The TECOS investigators wrote that, “It is uncertain whether these small offsets in eGFR and urinary ACR would have any long-term clinical implications.”

The renal data from TECOS and SAVOR-TIMI 53 are very different from the EMPA-REG OUTCOME, which showed that the SGLT-2 inhibitor empagliflozin (Jardiance) slowed progression of kidney disease over 3 years. Plus to a lesser extent there was some renal benefit with the GLP-1 agonist liraglutide (Victoza) from the LEADER study.

Unlike DPP-4 inhibitors, SGLT-2 inhibitors and GLP-1 agonists have a number of favorable effects on other risk factors such as blood pressure and weight, which may go toward providing some explanation as to the differences in renal outcomes.

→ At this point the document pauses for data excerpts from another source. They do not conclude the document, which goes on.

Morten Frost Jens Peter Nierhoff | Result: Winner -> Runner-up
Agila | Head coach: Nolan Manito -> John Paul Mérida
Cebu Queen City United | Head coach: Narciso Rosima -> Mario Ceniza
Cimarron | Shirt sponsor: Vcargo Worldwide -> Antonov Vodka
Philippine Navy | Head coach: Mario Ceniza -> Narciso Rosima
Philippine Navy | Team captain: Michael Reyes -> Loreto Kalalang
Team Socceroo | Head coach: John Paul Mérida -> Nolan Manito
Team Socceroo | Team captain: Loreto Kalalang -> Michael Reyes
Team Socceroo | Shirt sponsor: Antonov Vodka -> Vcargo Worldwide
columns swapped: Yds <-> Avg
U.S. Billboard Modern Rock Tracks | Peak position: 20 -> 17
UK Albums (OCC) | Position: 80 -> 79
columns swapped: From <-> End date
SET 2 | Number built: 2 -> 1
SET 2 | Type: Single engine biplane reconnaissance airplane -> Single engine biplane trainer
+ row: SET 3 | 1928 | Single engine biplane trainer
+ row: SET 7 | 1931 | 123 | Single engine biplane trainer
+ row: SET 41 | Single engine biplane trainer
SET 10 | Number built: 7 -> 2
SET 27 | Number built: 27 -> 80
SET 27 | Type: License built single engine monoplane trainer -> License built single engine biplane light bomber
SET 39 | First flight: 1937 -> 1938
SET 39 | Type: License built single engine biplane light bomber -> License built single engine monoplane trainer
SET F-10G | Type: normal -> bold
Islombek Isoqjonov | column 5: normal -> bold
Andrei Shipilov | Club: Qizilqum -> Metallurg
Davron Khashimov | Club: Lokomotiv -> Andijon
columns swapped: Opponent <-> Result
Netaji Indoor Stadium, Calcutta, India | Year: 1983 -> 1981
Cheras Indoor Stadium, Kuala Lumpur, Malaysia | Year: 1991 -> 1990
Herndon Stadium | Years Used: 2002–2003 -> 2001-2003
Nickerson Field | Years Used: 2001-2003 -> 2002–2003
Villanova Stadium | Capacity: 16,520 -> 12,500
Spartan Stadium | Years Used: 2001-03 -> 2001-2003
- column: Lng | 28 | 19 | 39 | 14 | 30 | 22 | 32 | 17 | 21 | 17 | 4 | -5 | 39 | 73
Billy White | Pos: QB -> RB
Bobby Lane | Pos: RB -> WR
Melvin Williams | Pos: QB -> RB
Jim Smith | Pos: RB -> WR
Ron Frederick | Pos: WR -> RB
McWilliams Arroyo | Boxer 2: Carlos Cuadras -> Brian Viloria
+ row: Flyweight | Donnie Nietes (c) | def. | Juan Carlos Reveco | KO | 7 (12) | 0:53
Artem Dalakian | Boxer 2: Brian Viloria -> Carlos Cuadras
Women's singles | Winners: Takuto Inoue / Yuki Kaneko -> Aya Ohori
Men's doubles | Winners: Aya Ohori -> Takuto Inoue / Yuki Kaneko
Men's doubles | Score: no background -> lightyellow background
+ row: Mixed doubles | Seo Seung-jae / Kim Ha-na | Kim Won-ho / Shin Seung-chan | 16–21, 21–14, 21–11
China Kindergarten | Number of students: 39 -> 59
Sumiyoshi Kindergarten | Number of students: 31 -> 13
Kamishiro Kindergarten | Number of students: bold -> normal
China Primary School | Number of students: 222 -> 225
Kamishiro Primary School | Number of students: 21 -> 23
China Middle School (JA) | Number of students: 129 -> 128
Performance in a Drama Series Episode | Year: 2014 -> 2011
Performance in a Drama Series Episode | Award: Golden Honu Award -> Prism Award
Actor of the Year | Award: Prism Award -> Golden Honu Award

All these results from these cardiovascular-outcomes studies with type 2 diabetes drugs  could change our guideline dramatically.

In summary, empagliflozin and liraglutide have a leg up over the DPP-4 inhibitors because they have also demonstrated benefit in terms of cardiovascular outcomes.

Results from the TECOS trial showed that impaired kidney function is associated with worse cardiovascular outcomes, and that sitagliptin has no clinically significant impact on cardiovascular or CKD outcomes, irrespective of baseline eGFR.

Results from the SAVOR-TIMI 53 Trial showed that treatment with saxagliptin improved ACR, even in the normo-albuminuric range, without affecting eGFR. The beneficial effect of saxagliptin on albuminuria could not be explained by its effect on glycemic control.

Practice Pearls:

  • Impaired kidney function is associated with worse cardiovascular outcomes.
  • Saxagliptin improved ACR, even in the normo albuminuric range, without affecting eGFR.
  • Empagliflozin and liraglutide have shown better outcomes over DPP-4 inhibitors because they have also demonstrated benefit in terms of cardiovascular outcomes.

The renal analysis from TECOS was published online October 14 in Diabetes Care and that from SAVOR-TIMI 53 was published 3 days later, October 17, also in Diabetes Care.